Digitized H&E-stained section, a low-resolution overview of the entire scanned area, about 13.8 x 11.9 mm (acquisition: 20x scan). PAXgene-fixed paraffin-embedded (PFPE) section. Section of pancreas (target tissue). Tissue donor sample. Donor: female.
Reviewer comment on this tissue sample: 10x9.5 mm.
:::::
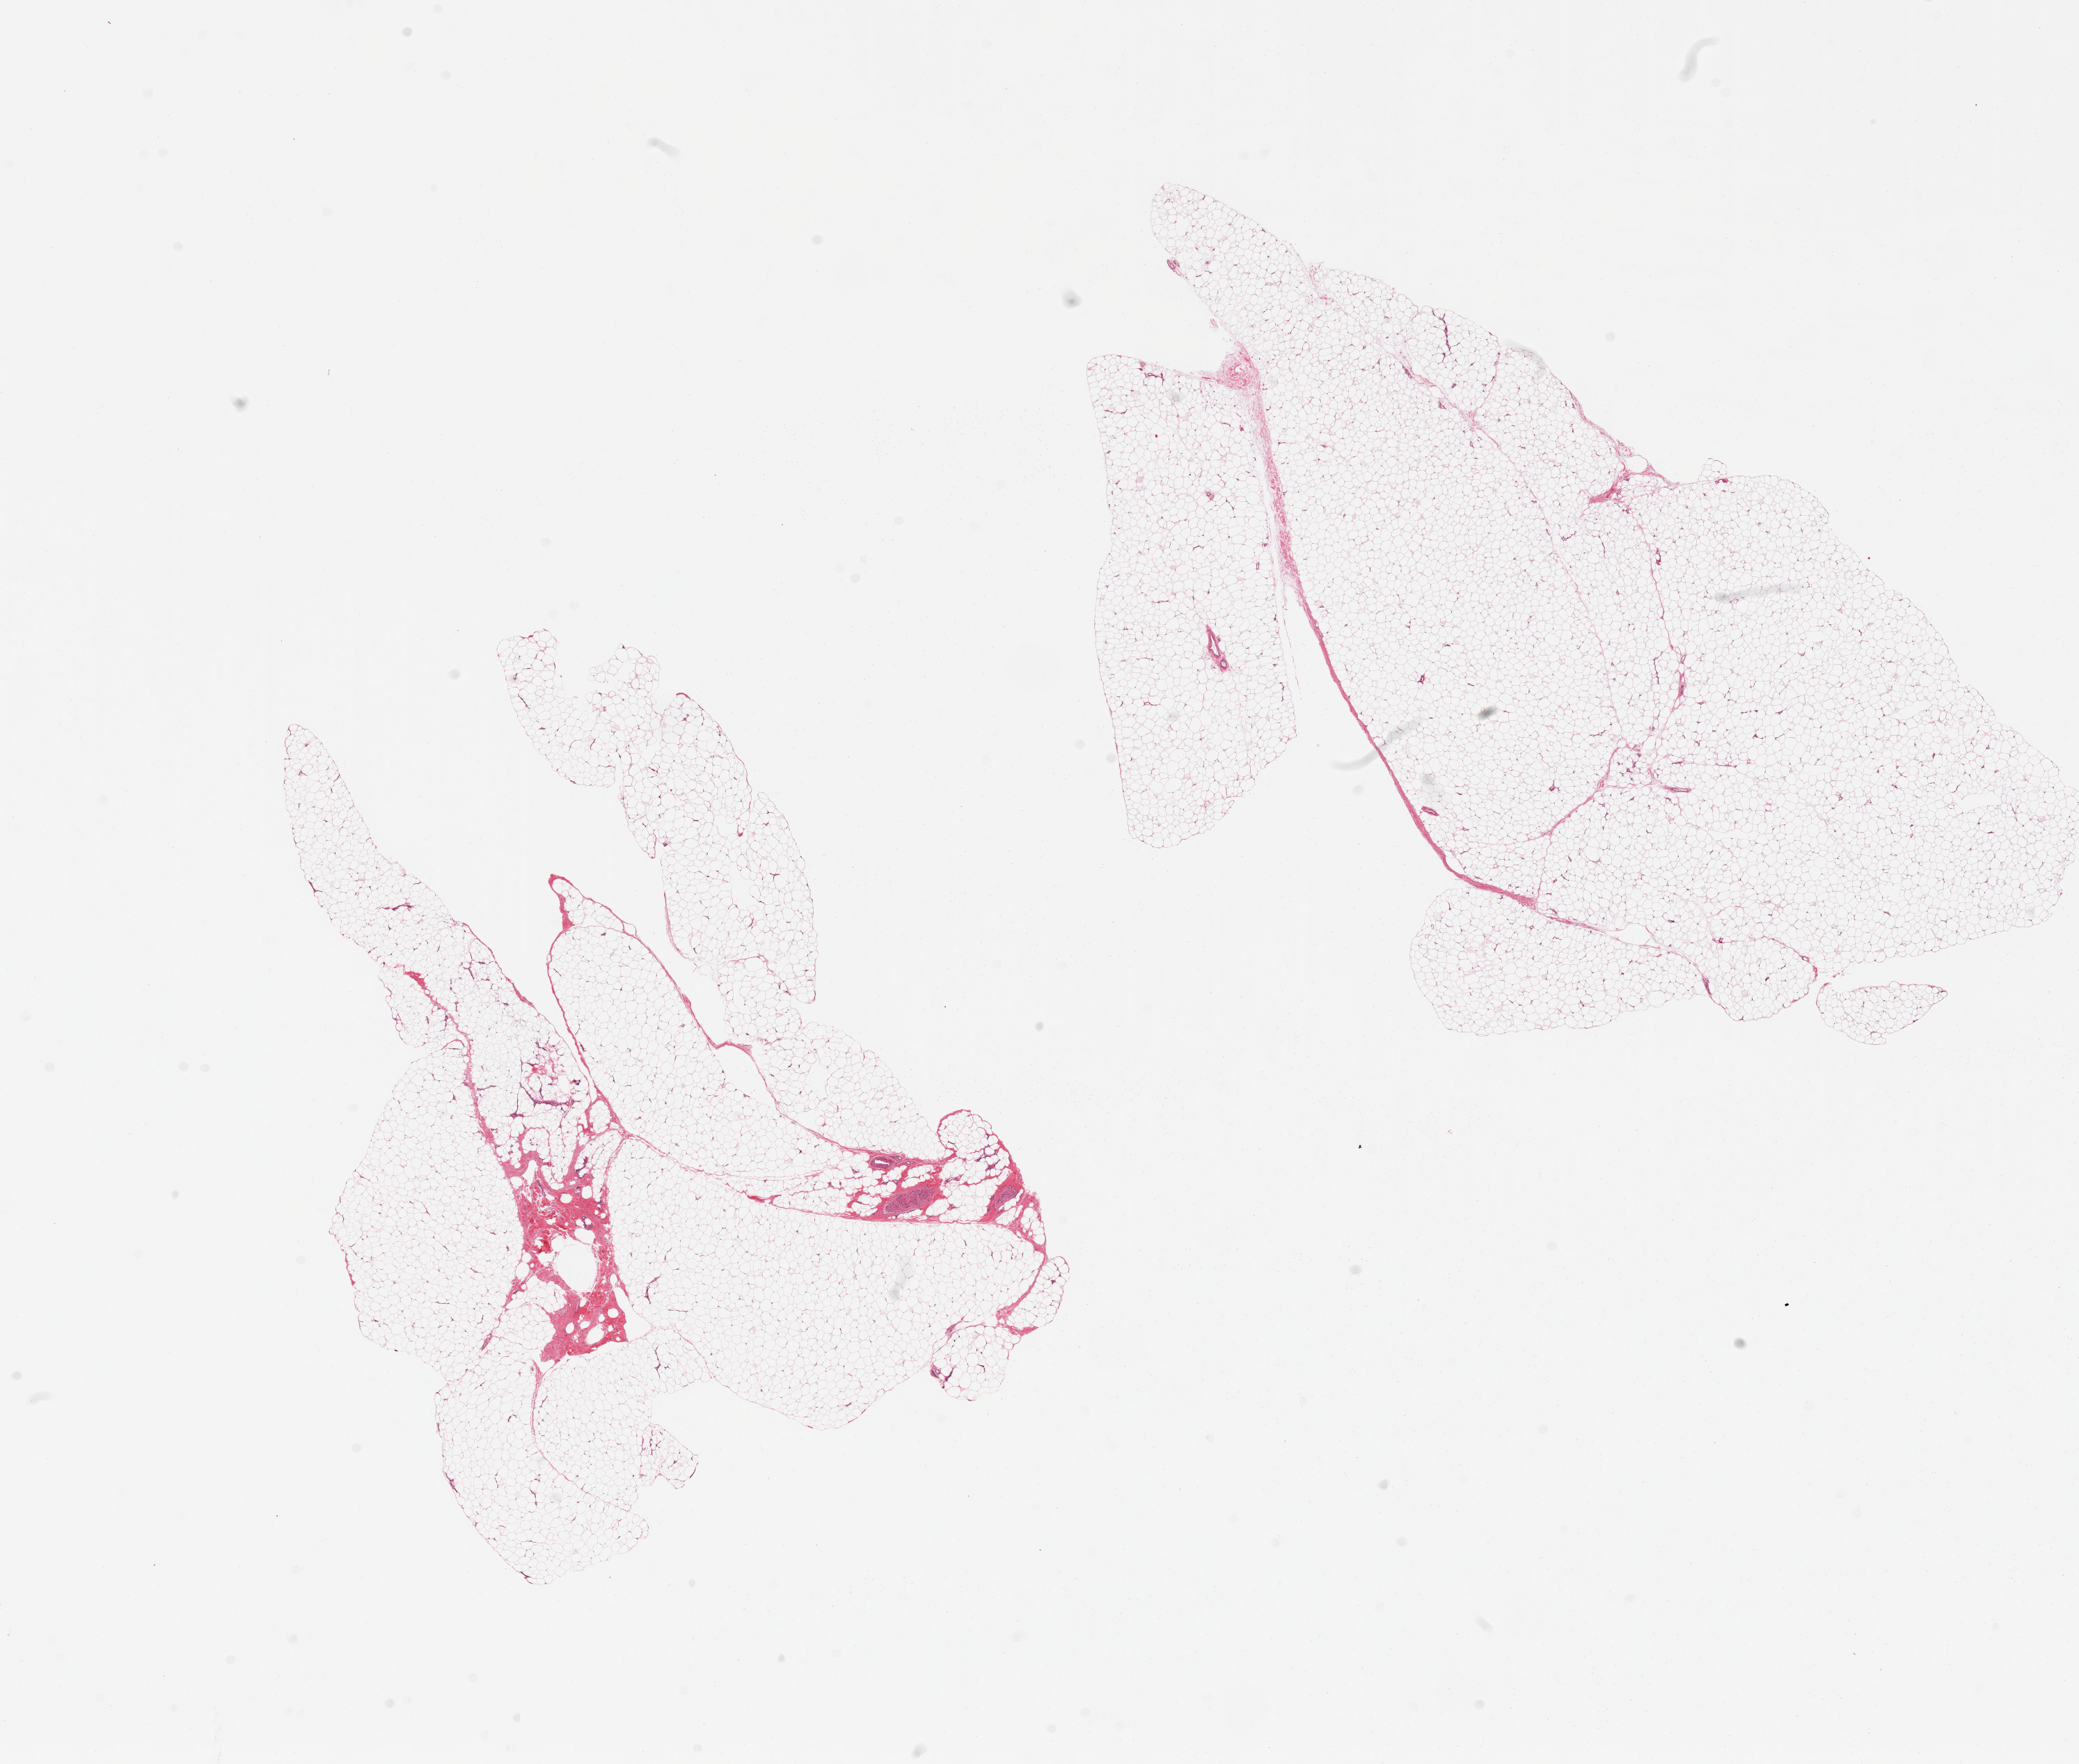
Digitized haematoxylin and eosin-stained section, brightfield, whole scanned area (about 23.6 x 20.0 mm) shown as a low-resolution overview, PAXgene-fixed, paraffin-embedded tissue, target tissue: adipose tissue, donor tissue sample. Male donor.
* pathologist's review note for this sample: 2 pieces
:::::
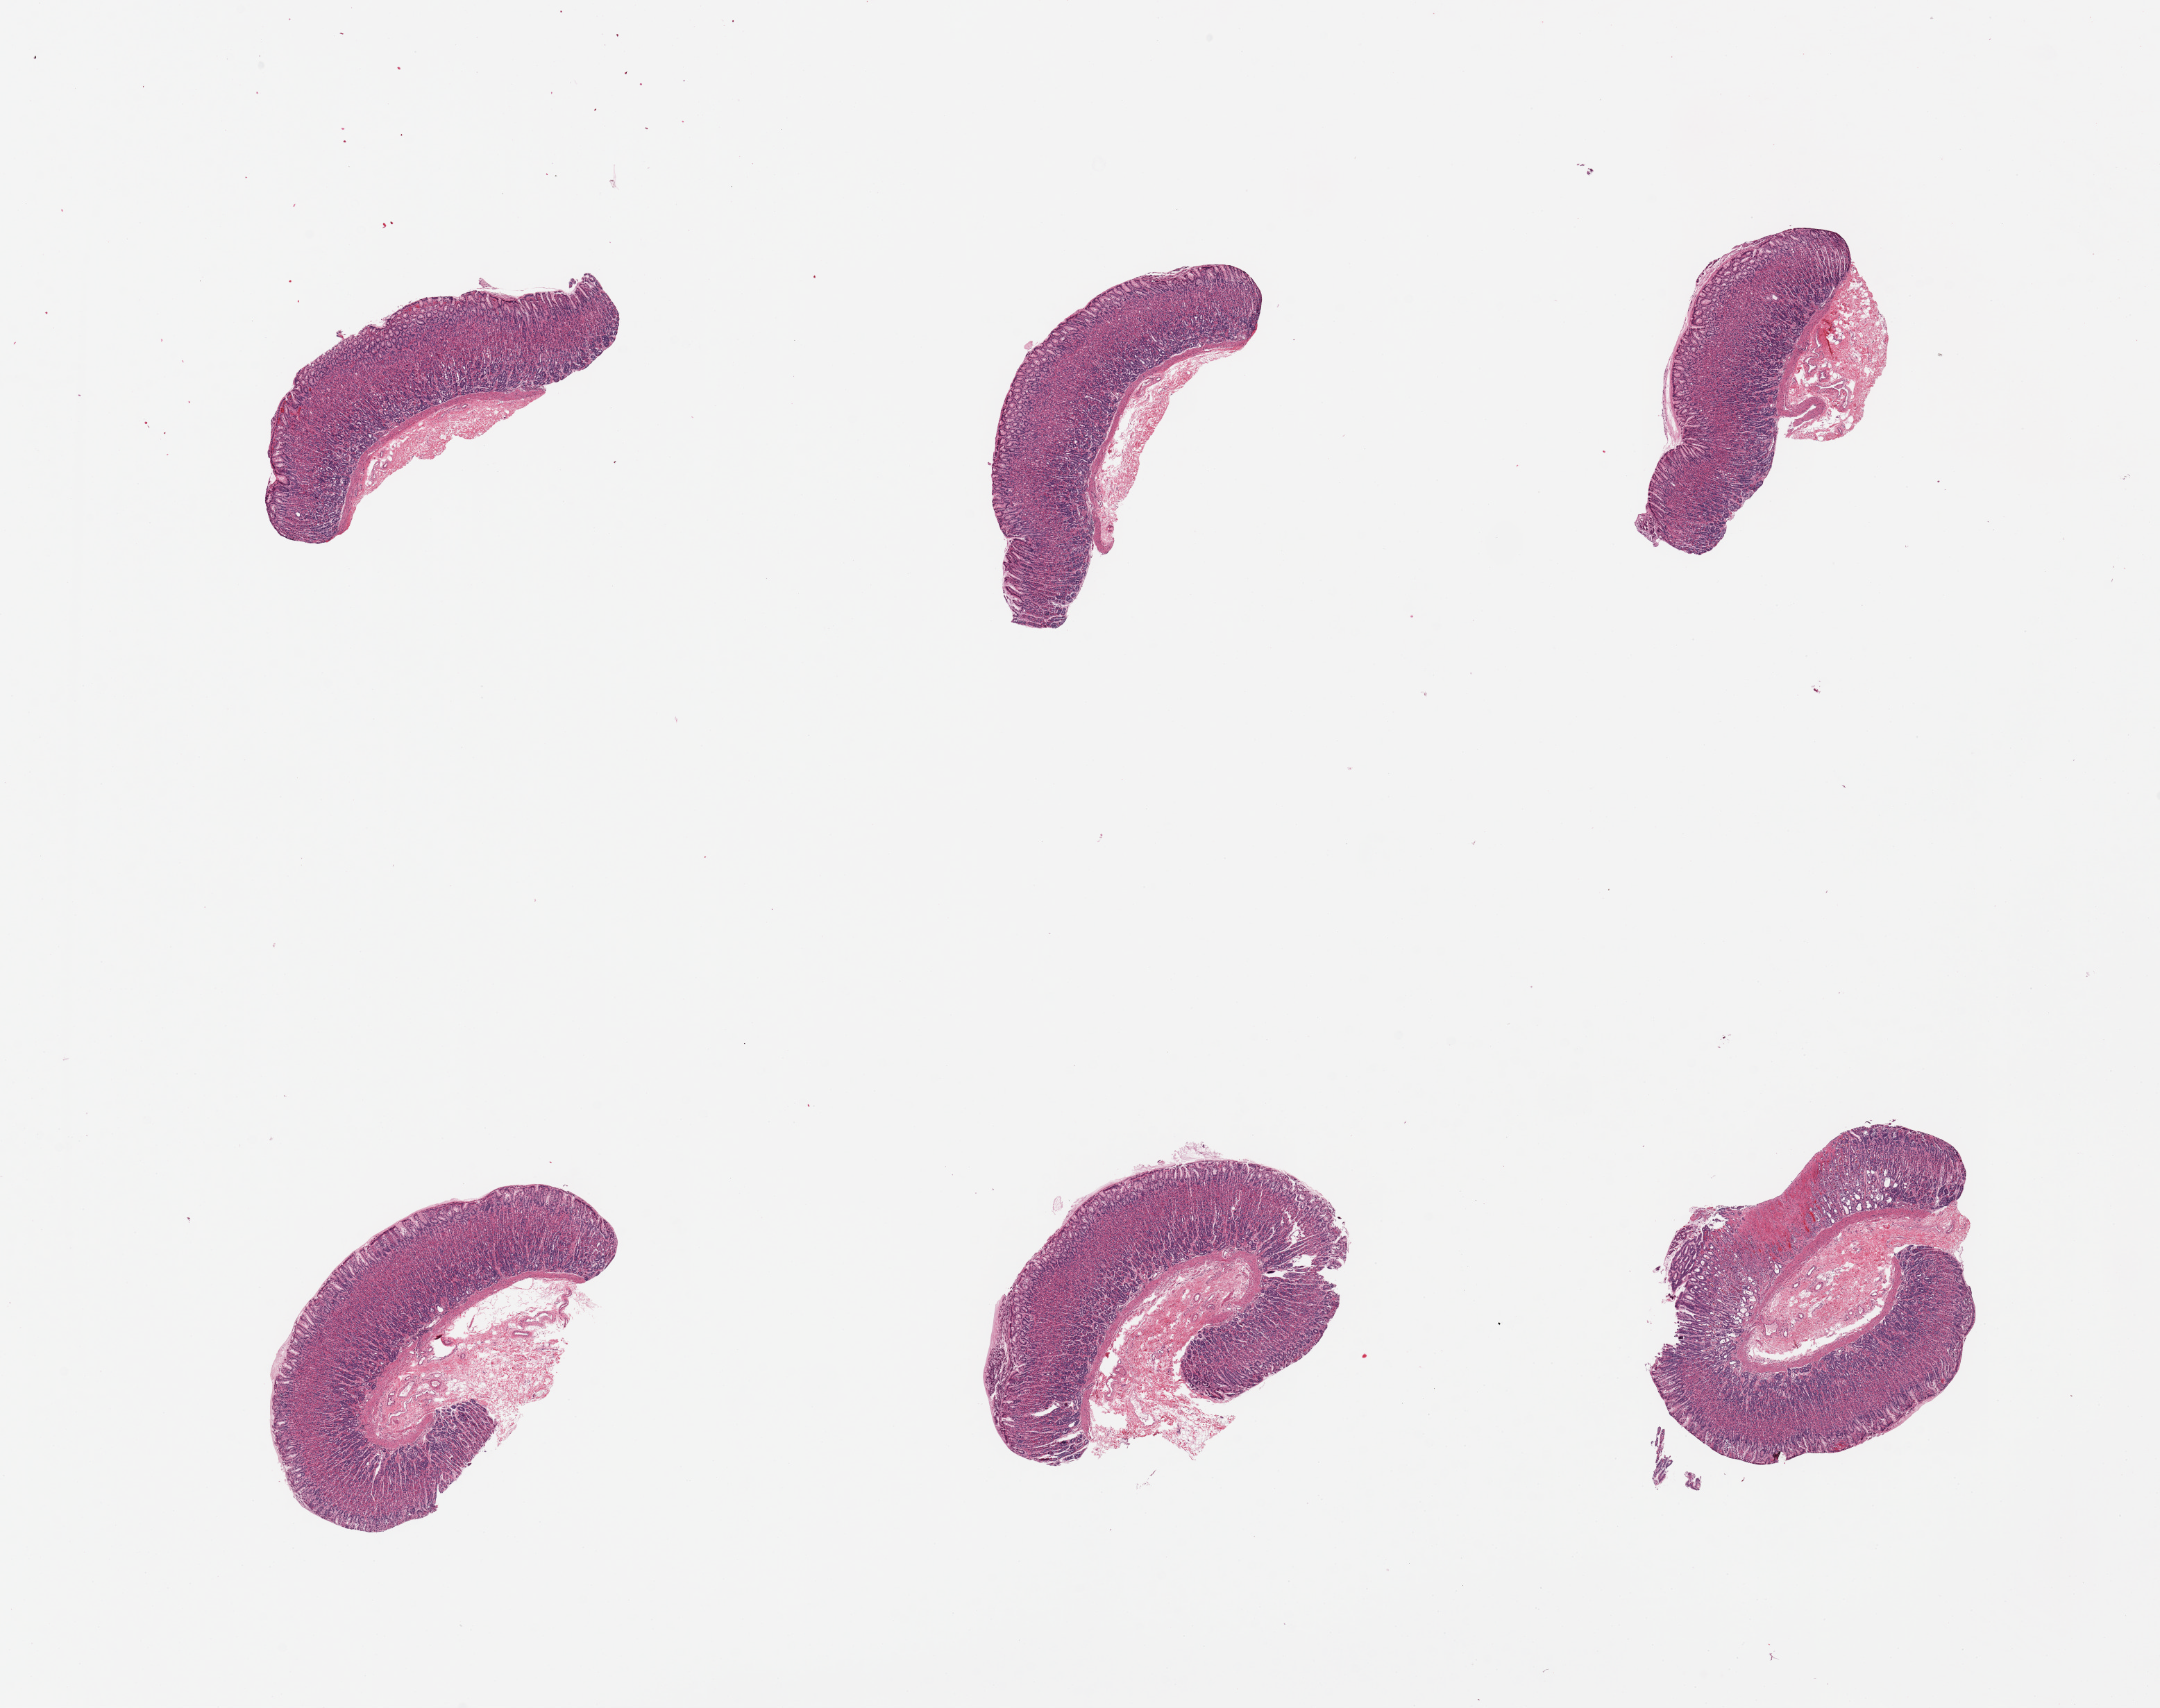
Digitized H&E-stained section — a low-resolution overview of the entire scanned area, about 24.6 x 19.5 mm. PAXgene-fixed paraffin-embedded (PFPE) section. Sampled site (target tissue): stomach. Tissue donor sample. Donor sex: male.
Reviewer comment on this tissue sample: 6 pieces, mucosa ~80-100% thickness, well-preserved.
:::::
Aim of the exercise =>
Every line of the listing that holds the word "PAXgene" is to be found and copied.

Output for this exercise =>
Digitized H&E-stained section, a low-resolution overview of the entire scanned area, about 13.8 x 11.9 mm (acquisition: 20x scan). PAXgene-fixed paraffin-embedded (PFPE) section. Section of pancreas (target tissue). Tissue donor sample. Donor: female.
Digitized haematoxylin and eosin-stained section, brightfield, whole scanned area (about 23.6 x 20.0 mm) shown as a low-resolution overview, PAXgene-fixed, paraffin-embedded tissue, target tissue: adipose tissue, donor tissue sample. Male donor.
Digitized H&E-stained section — a low-resolution overview of the entire scanned area, about 24.6 x 19.5 mm. PAXgene-fixed paraffin-embedded (PFPE) section. Sampled site (target tissue): stomach. Tissue donor sample. Donor sex: male.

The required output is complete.